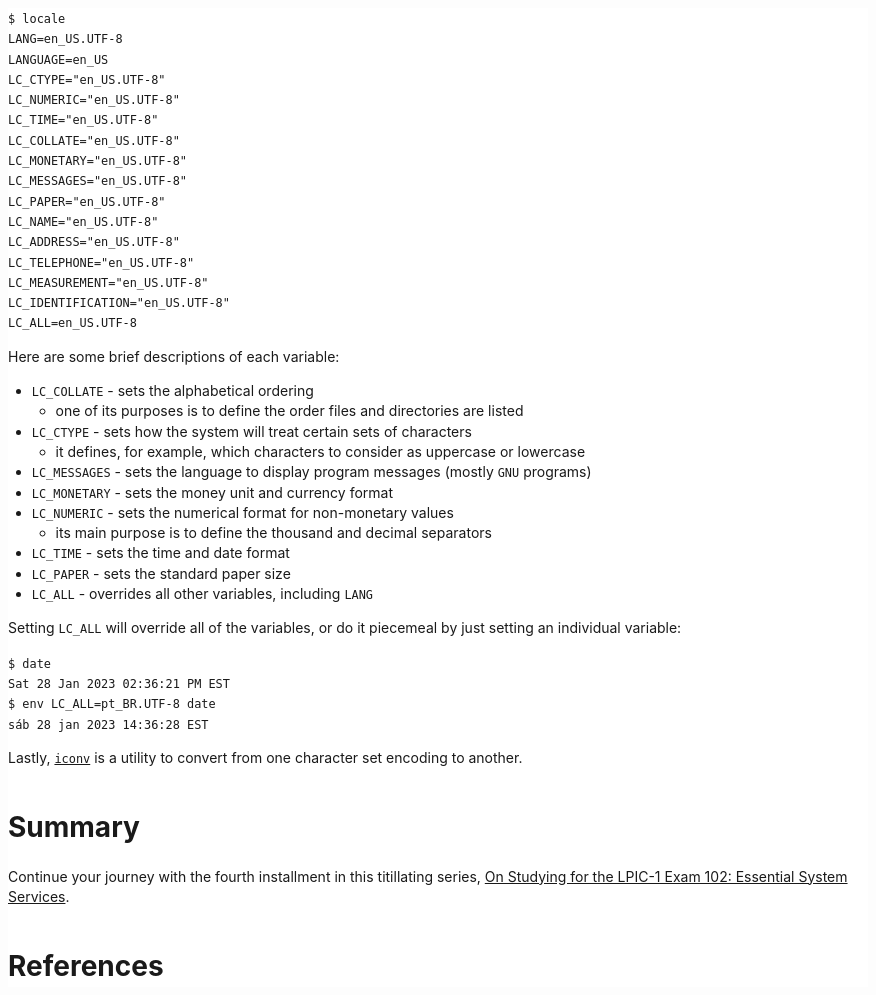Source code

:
 ```
$ locale
LANG=en_US.UTF-8
LANGUAGE=en_US
LC_CTYPE="en_US.UTF-8"
LC_NUMERIC="en_US.UTF-8"
LC_TIME="en_US.UTF-8"
LC_COLLATE="en_US.UTF-8"
LC_MONETARY="en_US.UTF-8"
LC_MESSAGES="en_US.UTF-8"
LC_PAPER="en_US.UTF-8"
LC_NAME="en_US.UTF-8"
LC_ADDRESS="en_US.UTF-8"
LC_TELEPHONE="en_US.UTF-8"
LC_MEASUREMENT="en_US.UTF-8"
LC_IDENTIFICATION="en_US.UTF-8"
LC_ALL=en_US.UTF-8
```

Here are some brief descriptions of each variable:

- `LC_COLLATE` - sets the alphabetical ordering
    + one of its purposes is to define the order files and directories are listed
- `LC_CTYPE` - sets how the system will treat certain sets of characters
    + it defines, for example, which characters to consider as uppercase or lowercase
- `LC_MESSAGES` - sets the language to display program messages (mostly `GNU` programs)
- `LC_MONETARY` - sets the money unit and currency format
- `LC_NUMERIC` - sets the numerical format for non-monetary values
    + its main purpose is to define the thousand and decimal separators
- `LC_TIME` - sets the time and date format
- `LC_PAPER` - sets the standard paper size
- `LC_ALL` - overrides all other variables, including `LANG`

Setting `LC_ALL` will override all of the variables, or do it piecemeal by just setting an individual variable:

```
$ date
Sat 28 Jan 2023 02:36:21 PM EST
$ env LC_ALL=pt_BR.UTF-8 date
sáb 28 jan 2023 14:36:28 EST
```

Lastly, [`iconv`] is a utility to convert from one character set encoding to another.


# Summary

Continue your journey with the fourth installment in this titillating series, [On Studying for the LPIC-1 Exam 102: Essential System Services](/2023/02/01/on-studying-for-the-lpic-1-exam-102-essential-system-services/).

# References


[LPIC-1]: https://www.lpi.org/our-certifications/lpic-1-overview
[Topic 107: Administrative Tasks]: https://learning.lpi.org/en/learning-materials/102-500/107/
[LPIC-1 Exam 102]: https://www.lpi.org/our-certifications/exam-102-objectives
[`useradd`]: https://man7.org/linux/man-pages/man8/useradd.8.html
[`adduser`]: https://linux.die.net/man/8/adduser
[`passwd`]: https://man7.org/linux/man-pages/man1/passwd.1.html
[`/etc/login.defs`]: https://man7.org/linux/man-pages/man5/login.defs.5.html
[`/etc/default/useradd`]: https://man7.org/linux/man-pages/man5/login.defs.5.html#CROSS_REFERENCES
[`usermod`]: https://man7.org/linux/man-pages/man8/usermod.8.html
[`userdel`]: https://man7.org/linux/man-pages/man8/userdel.8.html
[`chage`]: https://man7.org/linux/man-pages/man1/chage.1.html
[`groupadd`]: https://man7.org/linux/man-pages/man8/groupadd.8.html
[`groupmod`]: https://man7.org/linux/man-pages/man8/groupmod.8.html
[`groupdel`]: https://man7.org/linux/man-pages/man8/groupdel.8.html
[`gpasswd`]: https://man7.org/linux/man-pages/man1/gpasswd.1.html
[`newgrp`]: https://man7.org/linux/man-pages/man1/newgrp.1.html
[`/etc/passwd`]: https://man7.org/linux/man-pages/man5/passwd.5.html
[`gecos` field]: https://en.wikipedia.org/wiki/Gecos_field
[`chfn`]: https://man7.org/linux/man-pages/man1/chfn.1.html
[`/etc/group`]: https://man7.org/linux/man-pages/man5/group.5.html
[`/etc/shadow`]: https://man7.org/linux/man-pages/man5/shadow.5.html
[`/etc/gshadow`]: https://man7.org/linux/man-pages/man5/gshadow.5.html
[`crypt(3)`]: https://www.man7.org/linux/man-pages/man3/crypt.3.html
[`grep`]: https://man7.org/linux/man-pages/man1/grep.1.html
[`ag`]: https://github.com/ggreer/the_silver_searcher
[`getent`]: https://man7.org/linux/man-pages/man1/getent.1.html
[Name Service Switch]: https://en.wikipedia.org/wiki/Name_Service_Switch
[`/etc/nsswitch.conf`]: https://man7.org/linux/man-pages/man5/nsswitch.conf.5.html
[`cron`]: https://man7.org/linux/man-pages/man8/cron.8.html
[`crontab(5)`]: https://man7.org/linux/man-pages/man5/crontab.5.html
[`crontab(1)`]: https://man7.org/linux/man-pages/man1/crontab.1.html
[`nano`]: https://nano-editor.org/
[`crontab guru`]: https://crontab.guru/
[extensions]: https://man7.org/linux/man-pages/man5/crontab.5.html#EXTENSIONS
[`crontab(5)` man page]: https://man7.org/linux/man-pages/man5/crontab.5.html#EXTENSIONS
[`anacron`]: https://man7.org/linux/man-pages/man8/anacron.8.html
[`at`]: https://linux.die.net/man/1/at
[`date`]: https://man7.org/linux/man-pages/man1/date.1.html
[`systemd-run`]: https://man7.org/linux/man-pages/man1/systemd-run.1.html
[prime meridian]: https://en.wikipedia.org/wiki/Prime_meridian
[Coordinated Universal Time]: https://en.wikipedia.org/wiki/Coordinated_Universal_Time
[`timedatectl`]: https://man7.org/linux/man-pages/man1/timedatectl.1.html
[POSIX TZ format]: https://www.gnu.org/software/libc/manual/html_node/TZ-Variable.html
[Eastern Time Zone]: https://en.wikipedia.org/wiki/Eastern_Time_Zone
[`tzselect`]: https://man7.org/linux/man-pages/man8/tzselect.8.html
[`localtime`]: https://man7.org/linux/man-pages/man5/localtime.5.html
[`ln`]: https://man7.org/linux/man-pages/man1/ln.1.html
[`UTF-8`]: https://en.wikipedia.org/wiki/UTF-8
[`ASCII`]: https://en.wikipedia.org/wiki/ASCII
[just about everybody had their own]: https://www.joelonsoftware.com/2003/10/08/the-absolute-minimum-every-software-developer-absolutely-positively-must-know-about-unicode-and-character-sets-no-excuses/
[Uncle Jack]: https://www.youtube.com/watch?v=LfSfzRJOlTg
[`ISO-3166`]: https://www.iso.org/iso-3166-country-codes.html
[`localectl`]: https://man7.org/linux/man-pages/man1/localectl.1.html
[`locale`]: https://man7.org/linux/man-pages/man1/locale.1.html
[`iconv`]: https://man7.org/linux/man-pages/man1/iconv.1.html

# AIM OF THE TASK
Which lines in the records above contain the string "will"? Copy each one.

# EXPECTED OUTPUT
- `LC_CTYPE` - sets how the system will treat certain sets of characters
Setting `LC_ALL` will override all of the variables, or do it piecemeal by just setting an individual variable:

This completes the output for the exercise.